In fact it could be added as an option in any SMS app very easily — only for people who are both on the same app of course.
Now, if only Google wasn’t a cunt about allowing other apps for rcs, that would be great
Imagine cross-platform RCS support built into Signal. 🥹💭
Man that would be nice. Could finally have it be all in one again like Google Hangouts before it was killed.
I still miss Hangouts + Voice
Same I legit think it could’ve been Google’s actual competition to iMessage but they fumbled the bag so badly it’s crazy.
Oh that’d be nice but since no more SMS in Signal I can’t see it going back in (unless they reversed course?)
IIRC their point was that SMS is insecure, so they don’t want people using SMS in Signal to think that this is Signal. With RCS, they could do what Apple will - be interoperable while providing extras with own platform (iMessage).
Admittedly, that doesn’t sound like enough reason to reimplement SMS and RCS alone would still be kind of inconvenient.
they could go the apple route and just make sms messages an ugly color
Why not have separate apps so users can opt to install one or the other?
Why do you use two apps for SMS or iMessage now.
I don’t understand. I don’t do that. But I have Whatsapp, telegram, signal and discord installed, and those are all quite separate apps.
The point being, why would I want my Whatsapp install to come integrated with a whole discord client? I can already just install both, which is much easier and keeps things separate.
The point is getting adoption. Especially in the US, where people actually use iPhone, no one wants to download a second app because iMessage is ‘good enough’ 99% of the time.
Samsung Messages is the only other, right?
Technically anyone who makes an android device could have their own. The API is a system-level API, so any app signed with system certificates (aka, any app packaged with your phone) can use it. Any app you download from the play store can’t.
Afaik, yeah
What do you think Apple will do? 😁
Cue several years of Google and Apple pointing at each other and shouting “see, they don’t want to be compatible with us!”
RCS was an idiotic take from the start. It should’ve been a layer of encryption over SMS and remain otherwise stateless and platform agnostic.
But of course companies and governments don’t really want encryption. So it became something that’s trivially easy to subvert by each company that implements it, because it needs to pass through servers, and who controls the servers gets to be an ass about it.
deleted by creator
Umm what?
SMS has a very short size limit. Implementing RCS as an encryption layer on top of it would require devices to send several messages just to cover a short one-word reply. They also often come out of order so they would need to include a numbering system so the client could piece them back together.
Granted that is already how SMS works on modern devices, but the underlying protocol is woefully inept at modern messaging and completely unviable for what you’re proposing.
How should media attachments work? I assume you expect that to just use encryption built on MMS? So media can come through even more compressed than basic MMS? None of the actual benefits of RCS would be possible if it was built on top of the existing ancient standards.

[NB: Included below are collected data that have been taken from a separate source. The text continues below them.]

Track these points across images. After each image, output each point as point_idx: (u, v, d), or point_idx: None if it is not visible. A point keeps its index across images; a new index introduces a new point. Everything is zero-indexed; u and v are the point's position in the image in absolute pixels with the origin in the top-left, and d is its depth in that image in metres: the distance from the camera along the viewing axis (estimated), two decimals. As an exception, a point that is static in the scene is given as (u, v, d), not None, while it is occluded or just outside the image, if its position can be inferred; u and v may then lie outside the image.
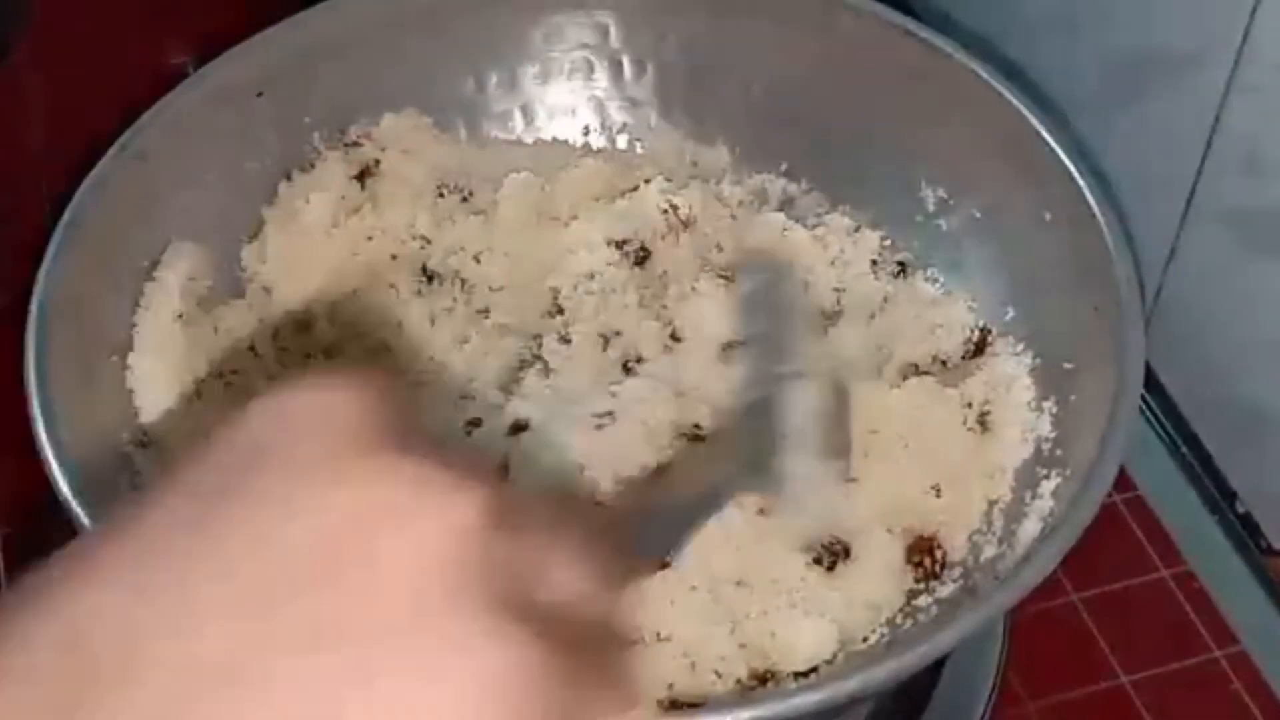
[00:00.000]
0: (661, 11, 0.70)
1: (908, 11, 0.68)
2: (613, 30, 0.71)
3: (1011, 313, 0.65)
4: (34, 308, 0.56)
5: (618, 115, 0.72)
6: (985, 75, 0.65)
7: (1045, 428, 0.60)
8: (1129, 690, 0.65)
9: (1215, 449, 0.71)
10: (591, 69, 0.72)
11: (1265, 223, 0.64)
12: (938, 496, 0.60)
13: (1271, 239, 0.64)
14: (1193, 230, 0.68)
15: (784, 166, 0.71)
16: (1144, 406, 0.73)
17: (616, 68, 0.71)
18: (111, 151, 0.61)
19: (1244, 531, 0.69)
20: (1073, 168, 0.62)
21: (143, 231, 0.62)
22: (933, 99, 0.67)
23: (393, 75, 0.70)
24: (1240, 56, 0.62)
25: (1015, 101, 0.64)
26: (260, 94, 0.65)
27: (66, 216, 0.59)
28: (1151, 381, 0.73)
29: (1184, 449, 0.72)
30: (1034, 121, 0.63)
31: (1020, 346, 0.63)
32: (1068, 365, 0.60)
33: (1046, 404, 0.61)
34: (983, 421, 0.62)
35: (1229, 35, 0.62)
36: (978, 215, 0.66)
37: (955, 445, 0.61)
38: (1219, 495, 0.70)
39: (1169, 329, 0.71)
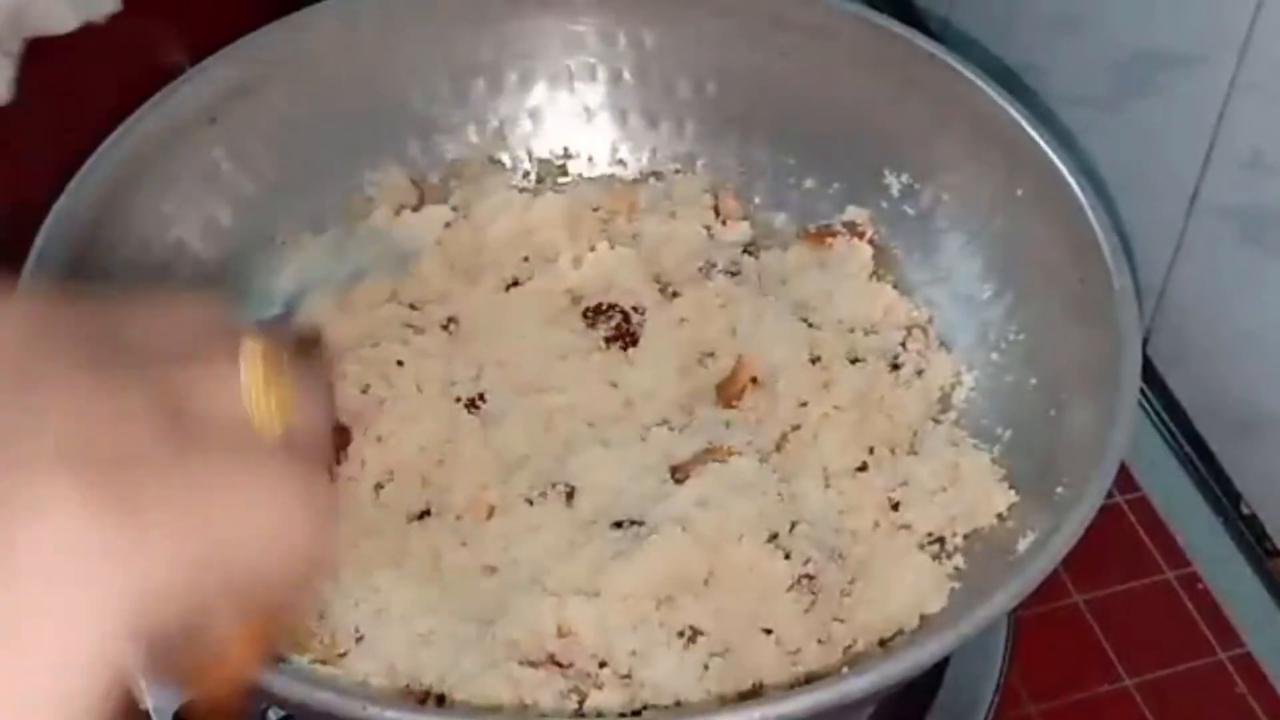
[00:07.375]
0: (617, 11, 0.70)
1: (909, 14, 0.68)
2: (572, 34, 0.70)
3: (989, 293, 0.64)
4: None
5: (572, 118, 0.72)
6: (945, 57, 0.65)
7: (1036, 417, 0.60)
8: (1133, 692, 0.65)
9: (1220, 449, 0.70)
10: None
11: (1269, 221, 0.64)
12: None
13: (1276, 237, 0.64)
14: (1196, 229, 0.68)
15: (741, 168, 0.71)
16: (1148, 407, 0.73)
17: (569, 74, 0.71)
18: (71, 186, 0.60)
19: (1249, 533, 0.69)
20: (1042, 142, 0.62)
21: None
22: (897, 87, 0.67)
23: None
24: (1243, 55, 0.62)
25: (979, 81, 0.64)
26: (213, 120, 0.64)
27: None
28: (1156, 381, 0.72)
29: (1188, 449, 0.72)
30: (996, 97, 0.63)
31: (1011, 329, 0.63)
32: (1057, 346, 0.60)
33: (1034, 389, 0.60)
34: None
35: (1232, 33, 0.62)
36: (945, 198, 0.66)
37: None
38: (1223, 496, 0.70)
39: (1173, 328, 0.71)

Encrypting doesn’t necessarily boost the size of the message. You can also use compression very effectively since it’s mostly text.
You don’t need to also solve media hosting, you can just leave it be links like it is now. Just adding encryption would be an amazing improvement.
There are no additional changes needed to the transport layer, it would be transparent for telcos. It can be an OTG encryption layer.
Initial key exchange would be the only part that would require a couple of additional one-time messages but it would be automated. And not all messages need to be encrypted, nobody cares that my package has been shipped. And it would be an improvement anyway from having zero encryption to being able to have encryption
The whole thing is so simple that it could be implemented today by all the SMS apps without missing a beat. The only thing missing is the willingness to do so.
In fact it could be added as an option in any SMS app very easily — only for people who are both on the same app of course.